Paid by the Head
 
Paid by the Head
Written By Thomas Hampson   |   06.17.26

On June 11, 2026, three federal officials stood before a room full of journalists in Washington, described a crime scene the size of a city, and revealed that the government itself was responsible for it.

Acting Attorney General Todd Blanche, Homeland Security Secretary Markwayne Mullin, and Acting Office of Refugee Resettlement Director Angie Salazar told the country what their investigators had found. More than 475,000 unaccompanied children were referred to the federal government during the Biden administration. By the end of 2024, more than 300,000 of them could not be accounted for. In the eighteen months since, a federal task force has located roughly 146,000.
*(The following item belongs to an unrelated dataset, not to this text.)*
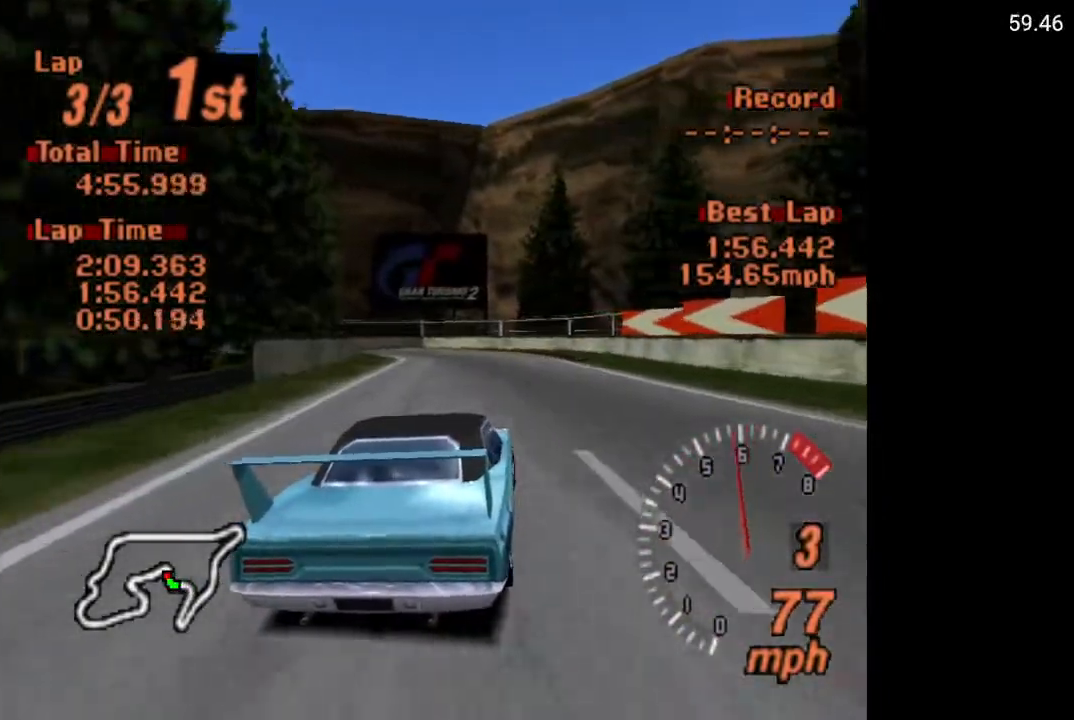
{"buttons": ["X", "L2"], "left_stick": "center", "right_stick": "center", "events": [[150, "X", "down"], [400, "DPAD_LEFT", "down"], [450, "L2", "down"], [500, "DPAD_LEFT", "up"]]}
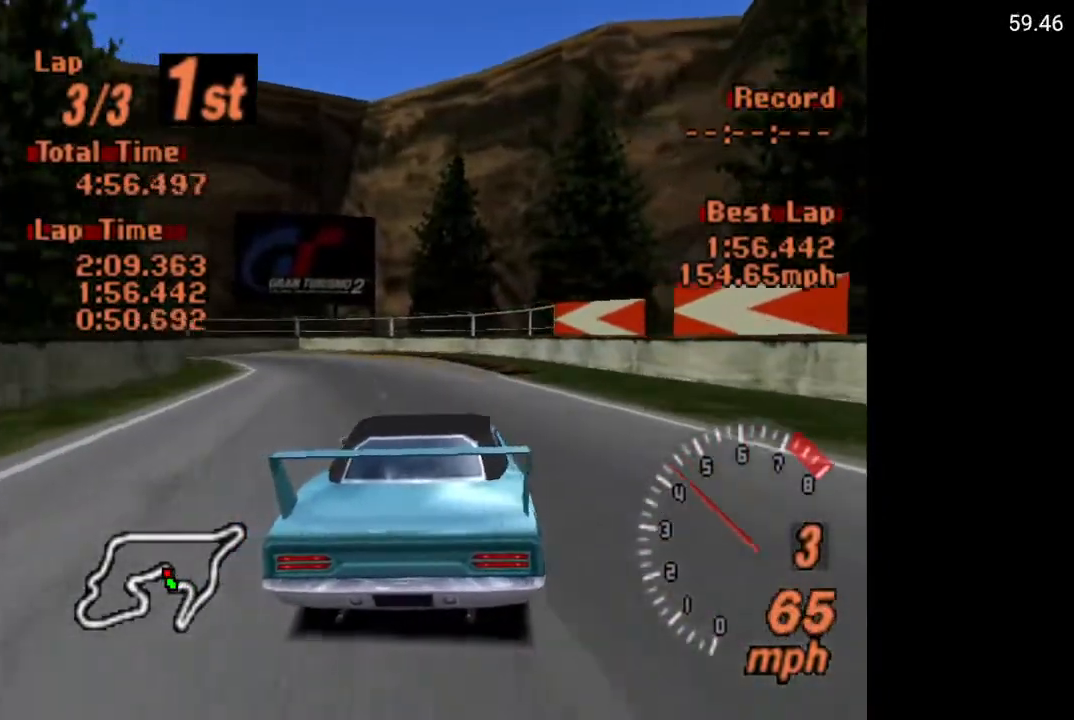
{"buttons": ["A"], "left_stick": "center", "right_stick": "center", "events": [[33, "L2", "up"], [217, "X", "up"], [350, "DPAD_LEFT", "down"], [483, "A", "down"], [483, "DPAD_LEFT", "up"]]}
Some were found safe. Many were not.

Salazar’s investigators found children who had been sexually assaulted, children forced into labor-trafficking rings, children sold for sex, and children who were already dead. Mullin said some of them reported being raped six to seven hundred times. He said the vast majority of the 146,000 located so far had been obtained illegally.

I have written about these children before. In October 2024, after the Homeland Security Inspector General confirmed that the government had lost track of more than 300,000 of them, I asked a simple question: if a parent had four children and three disappeared, wouldn’t you suspect that parent of negligence? Our government — and every contractor it paid — stood in the place of those children’s parents.

We now have an answer to that question, and it is worse than negligence.

The most important admission on June 11 came from the government’s Acting Attorney General, who described what the previous administration’s leadership understood as events unfolded.

Blanche told reporters that it could not be disputed that the last administration knew. His department, he noted, had not needed forensic accountants or elite agents to compile the findings — the data already existed, and the government already had it. There were people in leadership positions, he said, who knew this was happening and “either didn’t care, encouraged it, or a little bit of both.”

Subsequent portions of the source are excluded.